*Objet de la tâche*. Prolongez le texte sur le mécénat de compétences en enchaînant directement après sa dernière phrase.

++++ Extrait du texte

Reste que, selon l’étude, la majorité des aides offertes ne mobilisent pas les compétences propres des collaborateurs. « Les entreprises perçoivent le mécénat de compétences avant tout comme du team building, estime Anne Bory, sociologue de l’économie sociale et des associations et maître de conférence à l’université de Lille 1. Cela coûte moins cher que de les envoyer à l’autre bout de la France pratiquer une activité quelconque, et cela permet de mélanger les niveaux hiérarchiques. »

Valorisation du travail et de l’entreprise

Autres vertus RH soulignées : le renforcement de la motivation de l’intéressé, une valorisation de son travail et de son entreprise. Dans 90 % des cas, les salariés d’Accenture seraient plus fiers de travailler pour la société de conseil après avoir participé à un mécénat de compétences. Et Marianne Eshet de conclure : « Cela permet de voir le fruit de son travail et d’être reconnu pour sa compétence professionnelle. D’habitude, nous sommes simplement payés pour cela, et nous sommes seulement le maillon d’une chaîne. »

ÉTUDE ADMICAL ET PRO BONO LAB : Des missions plutôt courtes

L’étude réalisée par Admical et Pro Bono Lab n’est pas représentative de l’ensemble des entreprises, car elle est basée sur 98 répondants (contactés du 20 juin au 31 juillet), la plupart issus de leur réseau, et donc déjà intéressés par la question. Elle permet toutefois d’évaluer l’intérêt récent des entreprises pour cette démarche : la moitié de celles qui pratiquent le mécénat de compétences l’ont mis en place au cours des trois dernières années, un quart, au cours des douze derniers mois.

++++++++
++++ Données fournies

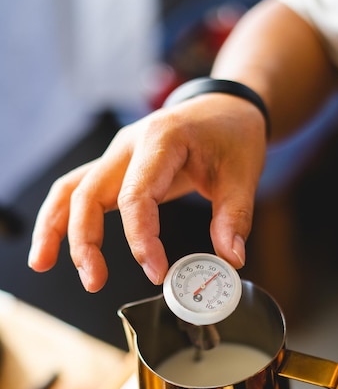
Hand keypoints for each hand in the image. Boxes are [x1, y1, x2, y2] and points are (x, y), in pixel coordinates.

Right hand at [28, 95, 266, 291]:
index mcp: (161, 140)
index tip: (157, 271)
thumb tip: (230, 260)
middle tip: (94, 281)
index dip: (140, 238)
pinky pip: (79, 191)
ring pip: (71, 189)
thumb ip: (234, 218)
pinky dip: (62, 218)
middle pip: (88, 192)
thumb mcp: (243, 174)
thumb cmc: (231, 134)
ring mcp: (118, 156)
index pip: (136, 195)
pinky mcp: (117, 169)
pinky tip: (52, 246)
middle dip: (84, 240)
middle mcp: (129, 146)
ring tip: (42, 263)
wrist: (223, 107)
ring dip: (54, 227)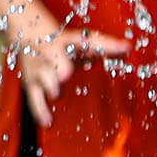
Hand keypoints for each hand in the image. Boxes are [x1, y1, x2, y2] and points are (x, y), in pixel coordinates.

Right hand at [9, 24, 127, 126]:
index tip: (120, 49)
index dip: (105, 46)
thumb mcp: (82, 41)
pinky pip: (34, 98)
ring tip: (55, 93)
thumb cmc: (62, 43)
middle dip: (59, 66)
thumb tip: (127, 48)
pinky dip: (40, 109)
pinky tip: (47, 121)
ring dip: (49, 85)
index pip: (87, 42)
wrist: (28, 35)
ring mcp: (40, 68)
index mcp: (69, 42)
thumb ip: (106, 46)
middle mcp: (52, 54)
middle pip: (55, 59)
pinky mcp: (31, 83)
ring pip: (43, 77)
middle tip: (64, 73)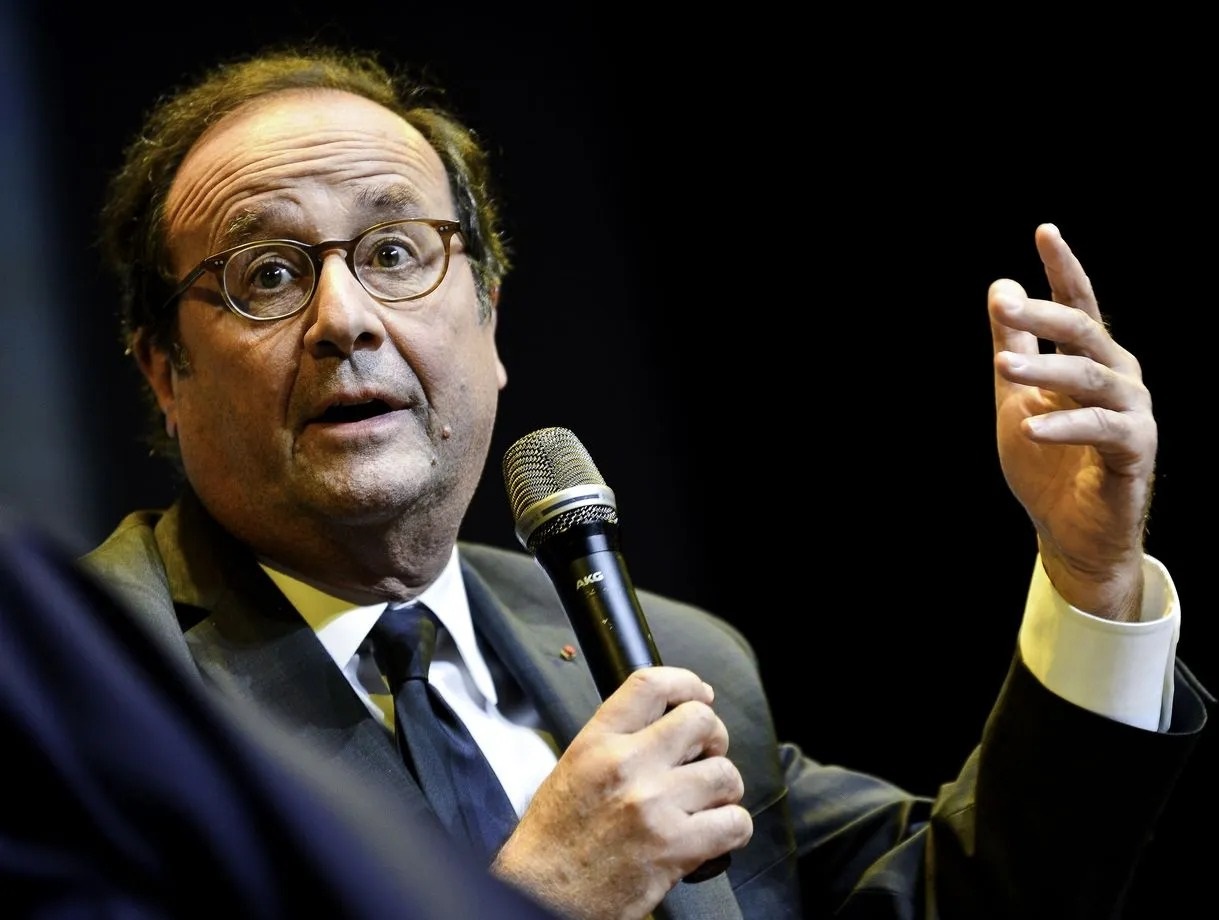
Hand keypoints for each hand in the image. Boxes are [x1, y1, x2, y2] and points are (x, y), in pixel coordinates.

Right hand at [491, 666, 750, 919]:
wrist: (542, 895)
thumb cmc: (554, 839)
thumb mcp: (574, 768)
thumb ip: (617, 740)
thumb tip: (666, 724)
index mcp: (597, 742)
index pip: (651, 685)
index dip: (686, 683)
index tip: (699, 694)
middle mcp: (627, 765)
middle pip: (701, 721)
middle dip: (714, 738)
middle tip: (707, 755)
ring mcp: (654, 805)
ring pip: (725, 773)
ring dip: (724, 789)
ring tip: (707, 802)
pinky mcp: (676, 847)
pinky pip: (734, 822)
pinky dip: (733, 828)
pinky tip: (715, 833)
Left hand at [990, 223, 1155, 620]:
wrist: (1069, 532)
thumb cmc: (1047, 462)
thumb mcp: (1016, 395)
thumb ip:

++++++++

*Réponse rédigée*.
31 % des entreprises pratiquantes accordent moins de deux jours par collaborateur et par an, 29 %, entre trois et six jours et 38 %, plus d’une semaine. Le manque de temps des collaborateurs étant le premier frein au développement de la pratique, on observe une tendance qui privilégie les missions ponctuelles et de courte durée, davantage compatibles avec l’activité professionnelle.

Il n’y a pas de limite légale à ne pas dépasser. La durée d’engagement maximale est souvent fixée par une convention d’entreprise. L’entreprise mécène bénéficie d’une réduction d’impôt égale à 26,67 % du coût salarial, plafonnée à hauteur de 0,5 % du chiffre d’affaires.